Job: Set down the lines exactly as they appear, starting at the line that contains "### About Me" and ending at the line that contains "### Tech Stack".
::::
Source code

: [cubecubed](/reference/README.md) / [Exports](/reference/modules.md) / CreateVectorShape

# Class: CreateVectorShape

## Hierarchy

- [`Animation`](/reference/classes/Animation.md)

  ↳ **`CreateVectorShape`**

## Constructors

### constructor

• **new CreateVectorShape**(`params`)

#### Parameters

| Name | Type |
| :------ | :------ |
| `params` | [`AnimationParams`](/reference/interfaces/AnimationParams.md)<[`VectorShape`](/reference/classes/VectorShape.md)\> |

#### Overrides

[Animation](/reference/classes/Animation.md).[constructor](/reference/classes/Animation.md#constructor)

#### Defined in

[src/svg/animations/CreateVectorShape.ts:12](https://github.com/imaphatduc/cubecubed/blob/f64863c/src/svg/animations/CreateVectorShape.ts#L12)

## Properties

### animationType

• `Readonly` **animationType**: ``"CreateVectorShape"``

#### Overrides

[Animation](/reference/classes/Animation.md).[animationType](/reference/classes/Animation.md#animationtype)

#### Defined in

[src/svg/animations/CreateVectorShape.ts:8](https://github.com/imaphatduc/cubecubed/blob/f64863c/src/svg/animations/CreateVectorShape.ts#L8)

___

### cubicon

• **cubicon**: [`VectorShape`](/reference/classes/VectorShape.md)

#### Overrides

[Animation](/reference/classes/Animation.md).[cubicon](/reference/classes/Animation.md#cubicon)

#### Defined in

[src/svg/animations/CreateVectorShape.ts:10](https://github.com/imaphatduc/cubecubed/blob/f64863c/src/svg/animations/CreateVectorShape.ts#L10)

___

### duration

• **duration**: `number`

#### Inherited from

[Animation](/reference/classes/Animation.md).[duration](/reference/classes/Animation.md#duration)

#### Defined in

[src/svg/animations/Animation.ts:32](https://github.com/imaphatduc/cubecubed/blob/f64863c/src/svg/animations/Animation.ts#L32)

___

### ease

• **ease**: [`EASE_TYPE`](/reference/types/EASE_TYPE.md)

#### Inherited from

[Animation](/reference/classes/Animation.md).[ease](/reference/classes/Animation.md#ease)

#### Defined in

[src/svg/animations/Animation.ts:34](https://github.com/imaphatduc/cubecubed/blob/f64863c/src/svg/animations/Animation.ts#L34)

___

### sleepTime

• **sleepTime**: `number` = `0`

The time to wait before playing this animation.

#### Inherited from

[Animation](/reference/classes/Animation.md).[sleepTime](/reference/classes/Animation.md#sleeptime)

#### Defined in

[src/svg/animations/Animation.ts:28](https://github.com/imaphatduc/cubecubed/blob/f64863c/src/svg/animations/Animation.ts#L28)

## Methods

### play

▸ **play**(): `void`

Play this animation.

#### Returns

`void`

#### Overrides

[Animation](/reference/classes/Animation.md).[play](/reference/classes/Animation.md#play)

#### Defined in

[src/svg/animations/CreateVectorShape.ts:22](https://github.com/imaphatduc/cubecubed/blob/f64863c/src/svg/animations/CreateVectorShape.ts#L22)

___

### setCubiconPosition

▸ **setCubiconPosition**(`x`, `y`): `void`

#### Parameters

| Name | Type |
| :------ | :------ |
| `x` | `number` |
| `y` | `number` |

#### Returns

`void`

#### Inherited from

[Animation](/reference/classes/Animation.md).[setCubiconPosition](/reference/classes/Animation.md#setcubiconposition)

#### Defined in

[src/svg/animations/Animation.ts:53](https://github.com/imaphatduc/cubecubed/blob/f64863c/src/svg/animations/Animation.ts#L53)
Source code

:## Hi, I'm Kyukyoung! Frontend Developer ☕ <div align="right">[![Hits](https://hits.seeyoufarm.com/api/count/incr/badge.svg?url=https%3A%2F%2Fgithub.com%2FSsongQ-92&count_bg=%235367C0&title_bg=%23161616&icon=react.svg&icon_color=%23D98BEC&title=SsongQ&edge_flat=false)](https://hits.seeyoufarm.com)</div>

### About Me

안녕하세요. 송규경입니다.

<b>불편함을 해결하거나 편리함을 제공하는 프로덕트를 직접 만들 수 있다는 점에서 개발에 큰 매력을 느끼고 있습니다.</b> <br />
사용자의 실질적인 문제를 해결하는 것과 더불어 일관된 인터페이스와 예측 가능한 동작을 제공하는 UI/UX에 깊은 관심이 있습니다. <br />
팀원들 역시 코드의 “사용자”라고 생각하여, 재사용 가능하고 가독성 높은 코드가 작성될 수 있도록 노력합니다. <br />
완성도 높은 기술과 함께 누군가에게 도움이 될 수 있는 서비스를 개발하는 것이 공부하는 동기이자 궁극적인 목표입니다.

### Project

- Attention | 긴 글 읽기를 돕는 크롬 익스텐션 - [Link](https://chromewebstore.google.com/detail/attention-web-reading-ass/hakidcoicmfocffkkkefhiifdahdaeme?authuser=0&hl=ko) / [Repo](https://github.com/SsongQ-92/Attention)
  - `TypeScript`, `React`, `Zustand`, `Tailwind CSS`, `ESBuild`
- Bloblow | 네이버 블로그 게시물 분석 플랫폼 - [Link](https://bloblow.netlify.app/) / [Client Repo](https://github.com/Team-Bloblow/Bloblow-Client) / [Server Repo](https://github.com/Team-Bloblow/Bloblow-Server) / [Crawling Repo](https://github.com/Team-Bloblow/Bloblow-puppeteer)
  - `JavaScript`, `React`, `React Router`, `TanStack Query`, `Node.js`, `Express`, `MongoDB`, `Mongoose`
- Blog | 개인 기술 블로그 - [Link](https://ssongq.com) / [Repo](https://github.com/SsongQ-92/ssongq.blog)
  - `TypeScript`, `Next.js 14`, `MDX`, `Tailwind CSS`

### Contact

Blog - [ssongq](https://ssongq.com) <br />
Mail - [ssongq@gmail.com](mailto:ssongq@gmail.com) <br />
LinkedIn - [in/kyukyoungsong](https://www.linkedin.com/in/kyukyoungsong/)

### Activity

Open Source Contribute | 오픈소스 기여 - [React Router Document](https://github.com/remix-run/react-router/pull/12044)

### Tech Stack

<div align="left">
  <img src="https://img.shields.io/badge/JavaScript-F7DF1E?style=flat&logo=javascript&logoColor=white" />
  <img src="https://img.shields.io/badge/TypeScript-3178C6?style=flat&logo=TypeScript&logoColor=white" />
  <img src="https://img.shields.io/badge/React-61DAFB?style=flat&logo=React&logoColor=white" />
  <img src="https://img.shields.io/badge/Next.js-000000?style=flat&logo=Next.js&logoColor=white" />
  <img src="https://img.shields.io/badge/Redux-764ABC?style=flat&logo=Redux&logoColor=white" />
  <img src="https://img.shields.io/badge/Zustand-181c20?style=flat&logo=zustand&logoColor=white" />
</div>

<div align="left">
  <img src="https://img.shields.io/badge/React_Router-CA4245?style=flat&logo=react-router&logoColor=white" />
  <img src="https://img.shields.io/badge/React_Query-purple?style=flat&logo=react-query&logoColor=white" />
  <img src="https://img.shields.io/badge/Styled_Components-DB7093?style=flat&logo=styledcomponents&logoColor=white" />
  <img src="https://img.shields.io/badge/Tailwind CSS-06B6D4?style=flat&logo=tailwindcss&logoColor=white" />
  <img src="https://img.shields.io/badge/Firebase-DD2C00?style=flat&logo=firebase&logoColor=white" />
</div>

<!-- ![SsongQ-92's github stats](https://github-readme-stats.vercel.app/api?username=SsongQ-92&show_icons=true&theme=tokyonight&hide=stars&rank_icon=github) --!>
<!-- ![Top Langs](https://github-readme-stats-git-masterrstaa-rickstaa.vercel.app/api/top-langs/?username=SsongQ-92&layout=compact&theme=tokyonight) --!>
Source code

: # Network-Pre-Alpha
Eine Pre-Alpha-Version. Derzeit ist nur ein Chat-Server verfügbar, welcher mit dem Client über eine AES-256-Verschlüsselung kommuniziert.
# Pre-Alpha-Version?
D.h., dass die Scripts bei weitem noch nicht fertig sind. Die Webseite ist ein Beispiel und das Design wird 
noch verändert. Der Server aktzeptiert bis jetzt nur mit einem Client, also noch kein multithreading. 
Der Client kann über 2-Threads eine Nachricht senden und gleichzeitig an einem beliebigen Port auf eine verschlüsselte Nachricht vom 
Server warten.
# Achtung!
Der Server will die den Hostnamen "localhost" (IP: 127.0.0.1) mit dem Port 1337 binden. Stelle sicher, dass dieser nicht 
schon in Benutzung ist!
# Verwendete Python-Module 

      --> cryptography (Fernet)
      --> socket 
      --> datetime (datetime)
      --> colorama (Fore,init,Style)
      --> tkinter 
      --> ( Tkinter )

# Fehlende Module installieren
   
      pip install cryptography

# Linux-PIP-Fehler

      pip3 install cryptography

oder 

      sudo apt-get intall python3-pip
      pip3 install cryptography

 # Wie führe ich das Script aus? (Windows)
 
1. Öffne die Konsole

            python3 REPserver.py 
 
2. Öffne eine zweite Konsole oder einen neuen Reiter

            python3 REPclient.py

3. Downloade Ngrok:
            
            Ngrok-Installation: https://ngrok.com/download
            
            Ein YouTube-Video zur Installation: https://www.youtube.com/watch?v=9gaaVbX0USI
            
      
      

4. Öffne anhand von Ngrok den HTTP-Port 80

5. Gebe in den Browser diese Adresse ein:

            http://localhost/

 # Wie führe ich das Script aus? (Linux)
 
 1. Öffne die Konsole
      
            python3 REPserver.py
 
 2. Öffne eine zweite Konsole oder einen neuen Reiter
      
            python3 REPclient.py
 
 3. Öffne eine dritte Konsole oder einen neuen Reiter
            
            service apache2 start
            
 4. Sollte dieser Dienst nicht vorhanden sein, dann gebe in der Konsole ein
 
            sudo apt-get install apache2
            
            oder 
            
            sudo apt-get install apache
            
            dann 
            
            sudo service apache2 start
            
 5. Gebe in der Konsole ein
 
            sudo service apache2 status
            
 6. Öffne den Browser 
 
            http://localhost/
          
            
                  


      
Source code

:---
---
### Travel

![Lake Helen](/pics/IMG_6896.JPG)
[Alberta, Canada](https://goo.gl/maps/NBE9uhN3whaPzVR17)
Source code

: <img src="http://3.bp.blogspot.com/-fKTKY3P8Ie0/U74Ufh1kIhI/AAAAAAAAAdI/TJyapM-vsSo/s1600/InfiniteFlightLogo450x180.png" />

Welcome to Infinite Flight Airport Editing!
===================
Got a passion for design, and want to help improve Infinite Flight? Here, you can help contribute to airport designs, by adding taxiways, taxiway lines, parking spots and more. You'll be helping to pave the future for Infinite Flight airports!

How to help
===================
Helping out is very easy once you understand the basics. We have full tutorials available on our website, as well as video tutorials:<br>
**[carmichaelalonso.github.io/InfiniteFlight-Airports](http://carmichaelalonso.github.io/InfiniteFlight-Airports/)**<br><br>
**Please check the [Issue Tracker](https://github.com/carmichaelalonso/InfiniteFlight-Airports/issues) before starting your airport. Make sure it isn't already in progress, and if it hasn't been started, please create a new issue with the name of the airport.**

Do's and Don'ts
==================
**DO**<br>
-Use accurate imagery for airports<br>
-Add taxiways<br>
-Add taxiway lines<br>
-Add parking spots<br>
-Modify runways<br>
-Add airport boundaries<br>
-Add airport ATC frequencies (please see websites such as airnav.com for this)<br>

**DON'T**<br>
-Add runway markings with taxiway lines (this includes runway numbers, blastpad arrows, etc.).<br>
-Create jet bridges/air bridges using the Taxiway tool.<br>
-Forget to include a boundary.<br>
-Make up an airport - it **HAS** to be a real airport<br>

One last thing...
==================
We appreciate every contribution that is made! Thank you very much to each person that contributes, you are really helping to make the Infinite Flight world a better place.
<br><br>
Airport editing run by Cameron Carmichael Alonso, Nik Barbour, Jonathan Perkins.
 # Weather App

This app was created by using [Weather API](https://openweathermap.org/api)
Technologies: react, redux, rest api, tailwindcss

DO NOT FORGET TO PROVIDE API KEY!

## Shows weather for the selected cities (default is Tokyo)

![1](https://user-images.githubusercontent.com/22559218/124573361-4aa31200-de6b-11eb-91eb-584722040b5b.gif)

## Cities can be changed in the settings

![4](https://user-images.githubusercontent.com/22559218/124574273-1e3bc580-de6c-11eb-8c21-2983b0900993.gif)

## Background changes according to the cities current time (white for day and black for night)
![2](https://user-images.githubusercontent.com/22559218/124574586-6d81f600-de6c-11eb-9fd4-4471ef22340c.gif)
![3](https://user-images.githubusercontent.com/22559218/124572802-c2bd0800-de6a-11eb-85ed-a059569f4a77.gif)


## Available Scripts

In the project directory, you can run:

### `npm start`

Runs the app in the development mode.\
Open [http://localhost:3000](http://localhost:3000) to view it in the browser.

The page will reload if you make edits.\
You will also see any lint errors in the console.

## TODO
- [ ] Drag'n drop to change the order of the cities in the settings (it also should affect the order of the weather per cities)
::::
Task response:
### About Me

안녕하세요. 송규경입니다.

<b>불편함을 해결하거나 편리함을 제공하는 프로덕트를 직접 만들 수 있다는 점에서 개발에 큰 매력을 느끼고 있습니다.</b> <br />
사용자의 실질적인 문제를 해결하는 것과 더불어 일관된 인터페이스와 예측 가능한 동작을 제공하는 UI/UX에 깊은 관심이 있습니다. <br />
팀원들 역시 코드의 “사용자”라고 생각하여, 재사용 가능하고 가독성 높은 코드가 작성될 수 있도록 노력합니다. <br />
완성도 높은 기술과 함께 누군가에게 도움이 될 수 있는 서비스를 개발하는 것이 공부하는 동기이자 궁극적인 목표입니다.

### Project

- Attention | 긴 글 읽기를 돕는 크롬 익스텐션 - [Link](https://chromewebstore.google.com/detail/attention-web-reading-ass/hakidcoicmfocffkkkefhiifdahdaeme?authuser=0&hl=ko) / [Repo](https://github.com/SsongQ-92/Attention)
  - `TypeScript`, `React`, `Zustand`, `Tailwind CSS`, `ESBuild`
- Bloblow | 네이버 블로그 게시물 분석 플랫폼 - [Link](https://bloblow.netlify.app/) / [Client Repo](https://github.com/Team-Bloblow/Bloblow-Client) / [Server Repo](https://github.com/Team-Bloblow/Bloblow-Server) / [Crawling Repo](https://github.com/Team-Bloblow/Bloblow-puppeteer)
  - `JavaScript`, `React`, `React Router`, `TanStack Query`, `Node.js`, `Express`, `MongoDB`, `Mongoose`
- Blog | 개인 기술 블로그 - [Link](https://ssongq.com) / [Repo](https://github.com/SsongQ-92/ssongq.blog)
  - `TypeScript`, `Next.js 14`, `MDX`, `Tailwind CSS`

### Contact

Blog - [ssongq](https://ssongq.com) <br />
Mail - [ssongq@gmail.com](mailto:ssongq@gmail.com) <br />
LinkedIn - [in/kyukyoungsong](https://www.linkedin.com/in/kyukyoungsong/)

### Activity

Open Source Contribute | 오픈소스 기여 - [React Router Document](https://github.com/remix-run/react-router/pull/12044)

### Tech Stack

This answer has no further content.